Prepare to be dazzled. One of the greatest benefits of yoga is that it provides a low-impact, total-body workout, with poses that help increase the strength and flexibility of your arms, shoulders, back, abdominals and core, hips, glutes, and legs. And since you’re using your body weight to build strength, tone muscles, and increase your flexibility, yoga is brilliant for building core strength – something that improves posture and reduces the chance of injury.
Do I Need to Be Fit to Start Doing Yoga?
In one word: no. You just have to be ready to start. You don’t need to be ‘in shape’ or have a certain level of flexibility because you can always modify each movement (known as an asana.) Anyone can do yoga, whatever their age or fitness level, making it a practice for everybody and every body.
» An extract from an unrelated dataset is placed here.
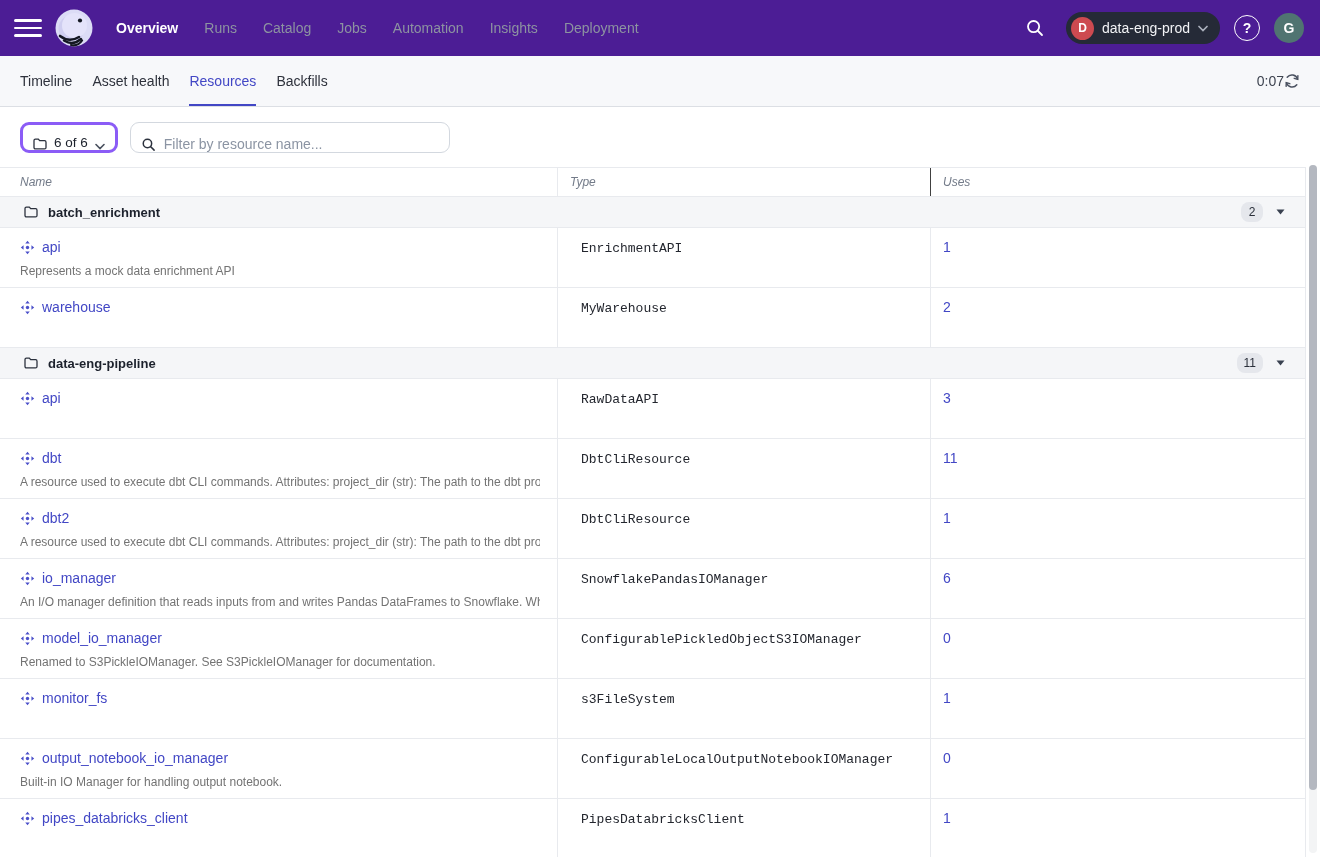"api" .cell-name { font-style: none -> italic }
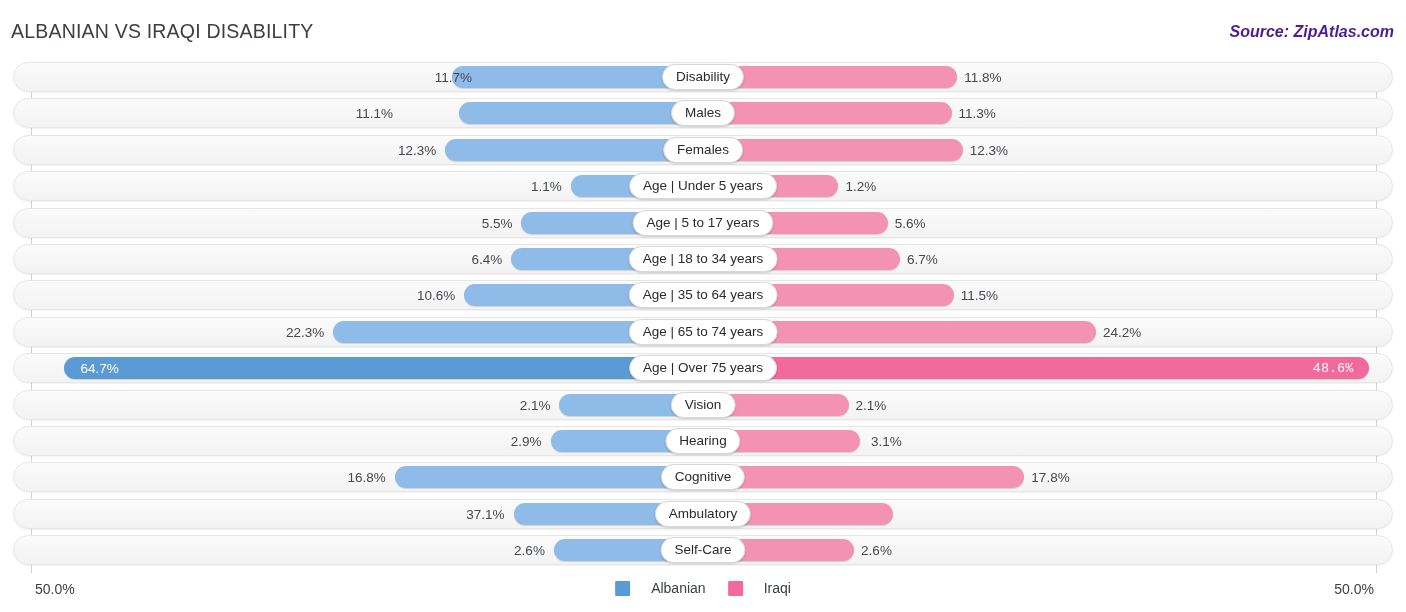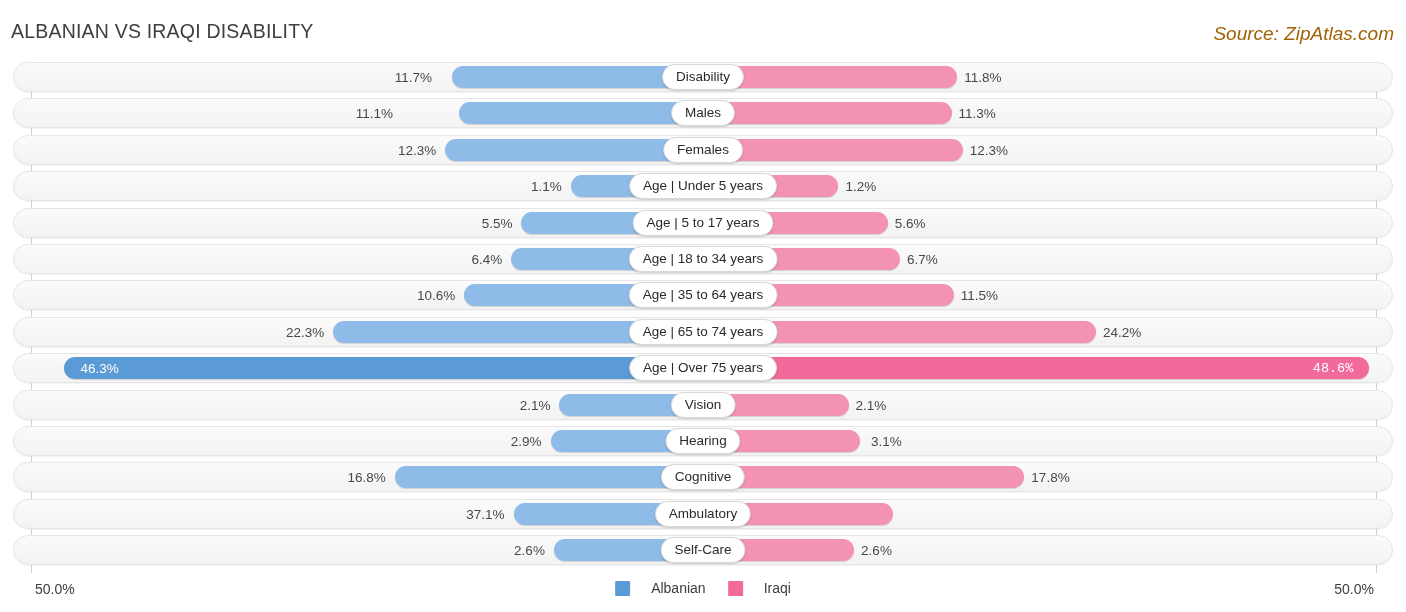"Source: ZipAtlas.com" #chart-source { color: #a16207 -> #4c1d95; font-size: 19px -> 16px; font-weight: normal -> bold }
What Are the Different Yoga Types?
There are many different styles of yoga – from Ashtanga, Bikram, and Hatha to Iyengar, Vinyasa, Yin, and countless others. If you’ve never tried yoga before, it’s worth avoiding the more intensive styles like Power, Ashtanga, or Bikram until you’ve worked out what your body likes. Chatting with a yoga instructor before you begin your yoga journey pays dividends. You can then try as many styles and as many different instructors as you wish until you find the one that works best for you. There’s something for everyone.
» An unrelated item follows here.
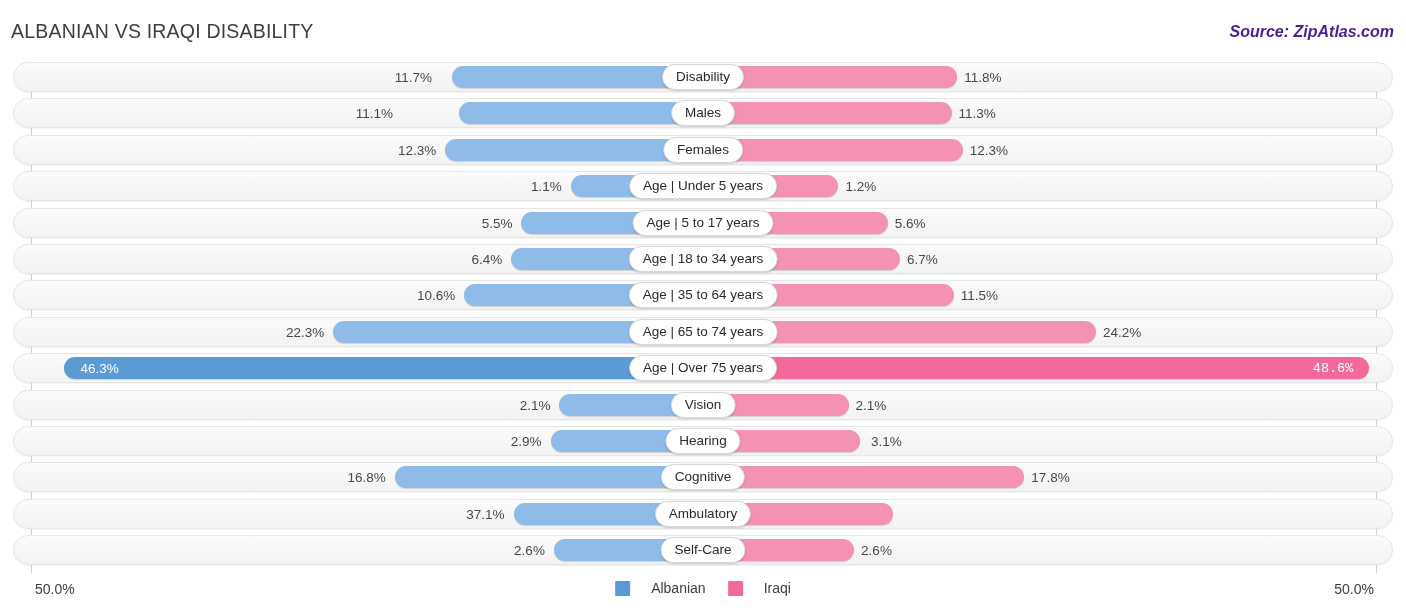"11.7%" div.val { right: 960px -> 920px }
Watch The Video: Why It’s Time To Roll Out Your Yoga Mat
Want to Know More? Meet Yogini Stephanie Millman…
“Yoga is for everybody because it’s not just the physical poses or about being flexible. It’s about finding that awareness inside yourself, opening up, letting go, or maybe the need to find strength in yourself’, says Yoga instructor Stephanie Millman – AKA Tranquil Steph. ‘There’s different types of yoga for everyone – Ashtanga yoga, Vinyasa yoga, Hatha yoga… and then there’s more unusual styles like like hip-hop yoga or goat yoga. There are so many different forms of yoga that everybody can try out a different one and practise what feels good for them.”
So if you’re considering making today the day you begin your love affair with yoga, and joining the billions of others for whom yoga is a way of life, not just a workout, here’s a few tips from Steph on how to get started…
Wear Comfortable Clothing
“Nothing either too tight or too baggy that restricts your movement. Practising in bare feet will help you connect with the ground, balance better, and avoid slipping.”
Talk to Your Teacher
“If you’re new, introduce yourself to the instructor before the class so they can help to point out specific modifications and give you a little extra help to make poses less complicated or hard to follow.”
Don’t Compare Yourself to Others
“Everyone had their first experience of yoga once, too! Your class could be full of yogis of every different level, so don’t look at others and compare yourself to them – this is your journey, not anyone else’s.”
If It Hurts, Stop!
“Don’t push through the pain. If a particular pose genuinely hurts you, stop immediately. Ask your instructor or consult your physician if you’re worried that something is stopping you from practising.”
Be Kind to Yourself
“Be nice to yourself as you start learning yoga. Be open-minded, try not to judge yourself, listen to your body, and listen to your thoughts. Negative thoughts can have a strong influence on how your body responds.”
“You’re not going to be amazing at yoga on day one. No one learned to fly a plane during their first 30 minutes in the air. No one learned a foreign language the second they started classes. It takes between six to eight sessions to figure out how your body feels, so just give it time. You’ll get there.”
Make It a Part of Your Everyday Life
“Your yoga practice can have profound effects on your body and mind. Yoga can change your life in more ways than one – not only through the physical practice, but also understanding how it makes you feel both mentally and spiritually.”